W razie potrzeby będzie wsparcie psychologa, psychoterapeuty i pedagoga. – W pandemii psychika siada wszystkim, dzieciom również – twierdzi Ania. – Izolacja nie wpłynęła dobrze na ich rozwój i samopoczucie. Wiele maluchów boi się podejść bliżej do drugiej osoby, bo powtarza im się, żeby zachowywały dystans. Oczywiście, trzeba stosować się do reżimu sanitarnego, ale ważne też, by dać dzieciom po prostu być w grupie.
– Chcemy, żeby miały dużo wakacyjnych wrażeń – podkreśla Wiesia. – W dzieciństwie powstają fantastyczne wspomnienia, może stąd też jakieś będą miały.
Ania: – Zawsze powtarzam, że możemy nie pamiętać, co kto do nas powiedział, ale zawsze będziemy pamiętać, jak się wtedy czuliśmy.
Babcie z Eduzy dużą wagę przywiązują do smaków, bo właśnie one wywierają silny wpływ na kształtowanie się wspomnień. Nie mogą gotować w pracowni, ale znalazły rozwiązanie. – Mamy sprawdzoną firmę cateringową, która robi domowe jedzenie. Jesteśmy umówione z właścicielem tak, że jego ludzie będą gotować według naszych przepisów. Dzieci, które będą korzystać z takiego babciowania, mogą przychodzić o różnych porach i na dowolną liczbę godzin.
Umowy z rodzicami mają być dostosowywane do ich potrzeb.
– Można zostawić dziecko nawet na dziewięć godzin dziennie, ale też na dwie albo na trzy – wyjaśnia Ania. Pojedyncza godzina kosztuje 30 zł, tańsze jest wykupienie karnetu, bo wtedy to tylko 10 zł. Ciepły posiłek jest płatny dodatkowo.
– Będziemy do dyspozycji od rana do wieczora.

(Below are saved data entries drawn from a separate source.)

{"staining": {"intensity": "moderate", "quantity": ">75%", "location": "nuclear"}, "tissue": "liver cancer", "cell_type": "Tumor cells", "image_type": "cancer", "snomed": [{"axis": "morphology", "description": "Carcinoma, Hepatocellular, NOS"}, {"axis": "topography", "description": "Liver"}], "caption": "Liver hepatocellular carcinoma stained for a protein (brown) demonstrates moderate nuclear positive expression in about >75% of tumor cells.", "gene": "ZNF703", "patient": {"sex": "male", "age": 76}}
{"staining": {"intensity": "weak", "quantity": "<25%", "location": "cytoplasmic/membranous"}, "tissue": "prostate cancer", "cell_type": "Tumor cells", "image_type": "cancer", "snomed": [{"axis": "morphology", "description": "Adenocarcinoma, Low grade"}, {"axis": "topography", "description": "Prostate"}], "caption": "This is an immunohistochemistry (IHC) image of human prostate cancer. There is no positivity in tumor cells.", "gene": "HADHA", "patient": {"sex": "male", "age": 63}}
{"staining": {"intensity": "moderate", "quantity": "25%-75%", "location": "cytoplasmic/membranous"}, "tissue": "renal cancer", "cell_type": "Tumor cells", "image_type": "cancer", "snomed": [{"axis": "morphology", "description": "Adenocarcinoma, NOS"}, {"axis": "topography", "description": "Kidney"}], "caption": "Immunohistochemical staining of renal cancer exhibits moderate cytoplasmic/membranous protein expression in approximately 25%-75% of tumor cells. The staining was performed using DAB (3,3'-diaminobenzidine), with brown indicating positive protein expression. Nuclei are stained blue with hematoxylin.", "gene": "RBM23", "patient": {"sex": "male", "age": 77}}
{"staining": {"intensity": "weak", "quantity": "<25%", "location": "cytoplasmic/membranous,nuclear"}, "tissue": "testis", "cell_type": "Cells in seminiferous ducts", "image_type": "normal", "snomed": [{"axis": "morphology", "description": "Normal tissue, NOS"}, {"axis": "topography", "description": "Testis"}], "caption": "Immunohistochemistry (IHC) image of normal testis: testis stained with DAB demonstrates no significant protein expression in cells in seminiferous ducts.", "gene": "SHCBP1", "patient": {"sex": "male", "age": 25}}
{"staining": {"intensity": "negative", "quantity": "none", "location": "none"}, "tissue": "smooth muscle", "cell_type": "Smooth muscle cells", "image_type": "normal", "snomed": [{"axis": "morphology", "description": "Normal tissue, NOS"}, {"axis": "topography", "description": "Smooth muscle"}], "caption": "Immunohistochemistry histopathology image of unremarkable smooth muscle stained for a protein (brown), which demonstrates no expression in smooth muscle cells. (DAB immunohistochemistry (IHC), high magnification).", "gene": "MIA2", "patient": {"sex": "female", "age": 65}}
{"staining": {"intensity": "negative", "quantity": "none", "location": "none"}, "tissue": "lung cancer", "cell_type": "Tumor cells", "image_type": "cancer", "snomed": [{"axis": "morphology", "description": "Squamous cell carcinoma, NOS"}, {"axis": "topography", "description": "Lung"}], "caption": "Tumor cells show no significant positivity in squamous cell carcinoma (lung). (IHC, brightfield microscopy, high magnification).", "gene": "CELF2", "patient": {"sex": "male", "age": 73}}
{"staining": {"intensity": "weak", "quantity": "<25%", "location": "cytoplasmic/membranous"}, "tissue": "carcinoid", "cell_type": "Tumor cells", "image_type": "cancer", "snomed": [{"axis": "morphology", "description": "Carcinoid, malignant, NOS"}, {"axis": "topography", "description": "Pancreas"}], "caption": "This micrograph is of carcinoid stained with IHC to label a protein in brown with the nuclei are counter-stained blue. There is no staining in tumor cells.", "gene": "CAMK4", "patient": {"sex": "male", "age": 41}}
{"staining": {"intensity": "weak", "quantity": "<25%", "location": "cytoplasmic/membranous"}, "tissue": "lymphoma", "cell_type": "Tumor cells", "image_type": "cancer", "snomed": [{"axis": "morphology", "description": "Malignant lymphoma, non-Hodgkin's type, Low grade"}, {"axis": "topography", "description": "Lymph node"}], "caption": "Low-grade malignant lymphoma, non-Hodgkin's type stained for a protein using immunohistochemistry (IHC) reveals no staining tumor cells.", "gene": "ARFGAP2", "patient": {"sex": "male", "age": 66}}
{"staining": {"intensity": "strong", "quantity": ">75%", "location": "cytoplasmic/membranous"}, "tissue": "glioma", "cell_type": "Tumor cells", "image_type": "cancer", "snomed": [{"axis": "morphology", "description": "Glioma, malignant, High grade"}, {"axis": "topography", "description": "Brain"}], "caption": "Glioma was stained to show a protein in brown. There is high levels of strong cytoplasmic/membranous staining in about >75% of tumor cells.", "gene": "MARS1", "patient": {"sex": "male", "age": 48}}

Babcia jest przecież dostępna 24/7 – zaznacza Wiesia i dodaje, że nie będzie nudy. – Dzisiejsze babcie, przynajmniej te z Eduzy, są aktywne i uśmiechnięte. Trzeba zarażać własnym optymizmem. Jak mi ktoś zaczyna: „Byłam dzisiaj na cmentarzu i wiesz, kto umarł?”, to mówię: „A ja nie byłam dzisiaj na cmentarzu, tylko na kawie z koleżanką”, i od razu jest zmiana tematu.